Cela inquiète beaucoup Réjean Leclerc. «On s'interroge. Est-ce que notre équipement nous protège vraiment? Quand on voit les habits qu'ils portent en Afrique pour gérer la pandémie, on voit que c'est pas mal plus que nous.»

L'attachée de presse du ministre Gaétan Barrette, Joanne Beauvais, se fait rassurante. Selon elle, le réseau est équipé pour prendre adéquatement en charge d'éventuels cas. «On m'a assuré que tout était prêt. On a l'équipement nécessaire au Québec», dit-elle. Elle assure que le Ministère surveille la situation de près afin d'assurer la sécurité de la population et des professionnels.

En conférence de presse, le Dr Barrette a rappelé que les risques de voir de véritables cas au Québec sont faibles. «Tous les centres hospitaliers du réseau sont en mesure de rapidement prendre en charge et placer en isolement toute personne susceptible d'être infectée par le virus», dit-il.

Fausse alerte

Dans le réseau, l'inquiétude persiste. Hier, le transport en ambulance d'une femme qui présentait des symptômes s'apparentant à l'Ebola et qui revenait de voyage vers l'urgence de l'hôpital Saint-Luc a semé l'émoi. Les paramédicaux ont posé des questions sur les risques de contamination. Un superviseur est allé à leur rencontre. Urgences-santé a plus tard assuré qu'il s'agissait d'une fausse alerte.

«Les gens sont plus nerveux. L'inquiétude qu'on a, c'est qu'on ne soit pas capables d'avoir l'information le jour même [sur l'état du patient]», dit M. Leclerc.

Cette fausse alerte s'ajoute au cas d'un autre patient isolé dans un hôpital de Montréal dont l'état de santé était jugé comme suspect jusqu'à hier soir.

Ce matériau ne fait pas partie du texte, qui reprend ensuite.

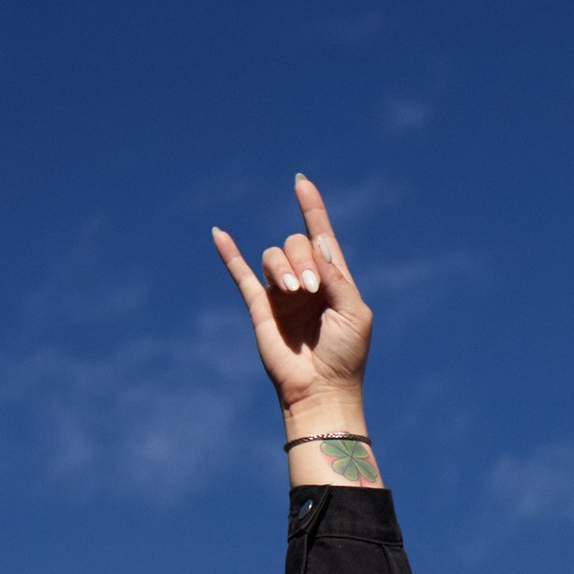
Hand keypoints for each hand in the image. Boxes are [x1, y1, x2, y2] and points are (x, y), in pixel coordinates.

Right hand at [213, 174, 371, 427]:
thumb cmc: (346, 357)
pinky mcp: (260, 308)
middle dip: (303, 260)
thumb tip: (317, 243)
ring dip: (283, 268)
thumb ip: (337, 277)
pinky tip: (218, 234)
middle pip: (296, 243)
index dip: (312, 208)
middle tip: (312, 290)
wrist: (321, 391)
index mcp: (333, 279)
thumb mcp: (354, 312)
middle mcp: (305, 281)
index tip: (301, 182)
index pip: (321, 235)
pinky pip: (240, 274)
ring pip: (273, 256)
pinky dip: (229, 254)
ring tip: (294, 293)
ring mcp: (281, 294)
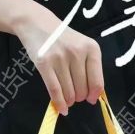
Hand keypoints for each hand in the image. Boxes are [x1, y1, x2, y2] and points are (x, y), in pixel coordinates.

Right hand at [12, 0, 103, 114]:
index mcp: (91, 48)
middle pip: (82, 89)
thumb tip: (93, 97)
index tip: (91, 99)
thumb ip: (90, 68)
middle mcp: (77, 52)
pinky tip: (61, 109)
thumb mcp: (82, 47)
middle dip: (79, 97)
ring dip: (69, 101)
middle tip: (74, 95)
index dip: (94, 95)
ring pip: (69, 92)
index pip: (97, 81)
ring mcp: (60, 58)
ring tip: (67, 99)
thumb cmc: (63, 39)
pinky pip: (55, 91)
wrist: (37, 24)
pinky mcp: (44, 64)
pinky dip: (59, 103)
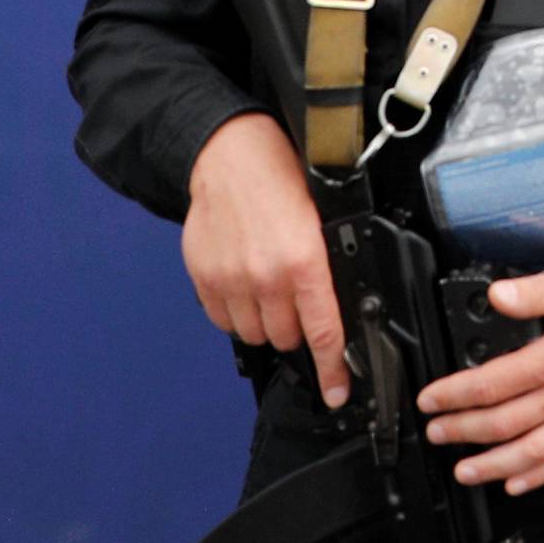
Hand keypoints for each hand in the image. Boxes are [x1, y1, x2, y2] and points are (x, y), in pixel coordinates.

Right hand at [182, 112, 349, 408]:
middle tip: (297, 294)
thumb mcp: (321, 213)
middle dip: (297, 325)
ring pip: (255, 334)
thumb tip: (339, 301)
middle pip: (287, 338)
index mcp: (303, 260)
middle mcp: (266, 277)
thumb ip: (327, 260)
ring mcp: (230, 281)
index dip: (333, 369)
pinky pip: (224, 321)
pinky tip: (244, 282)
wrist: (228, 152)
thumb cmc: (279, 173)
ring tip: (269, 285)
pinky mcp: (204, 280)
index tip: (337, 390)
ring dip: (266, 320)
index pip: (322, 332)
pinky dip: (236, 311)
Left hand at [417, 258, 543, 495]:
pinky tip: (521, 483)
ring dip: (494, 466)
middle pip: (504, 424)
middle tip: (436, 434)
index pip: (492, 384)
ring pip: (532, 452)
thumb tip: (497, 295)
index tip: (431, 400)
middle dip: (463, 432)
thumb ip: (537, 291)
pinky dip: (541, 476)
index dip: (454, 395)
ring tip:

Hier matin, le Ministère a annoncé que ce malade revenait d'un séjour en Guinée et qu'il était dans un hôpital de la métropole. L'Agence de la santé de Montréal n'a pas voulu divulguer le nom de l'hôpital où se trouve le patient. Une analyse du Laboratoire national de microbiologie de Winnipeg dont les résultats ont été dévoilés à 21h30 s'est finalement révélée négative.

Disant agir «par souci de transparence», le ministère de la Santé divulgue depuis hier sur son site internet le nombre de patients suspectés de souffrir de fièvre Ebola dans la province.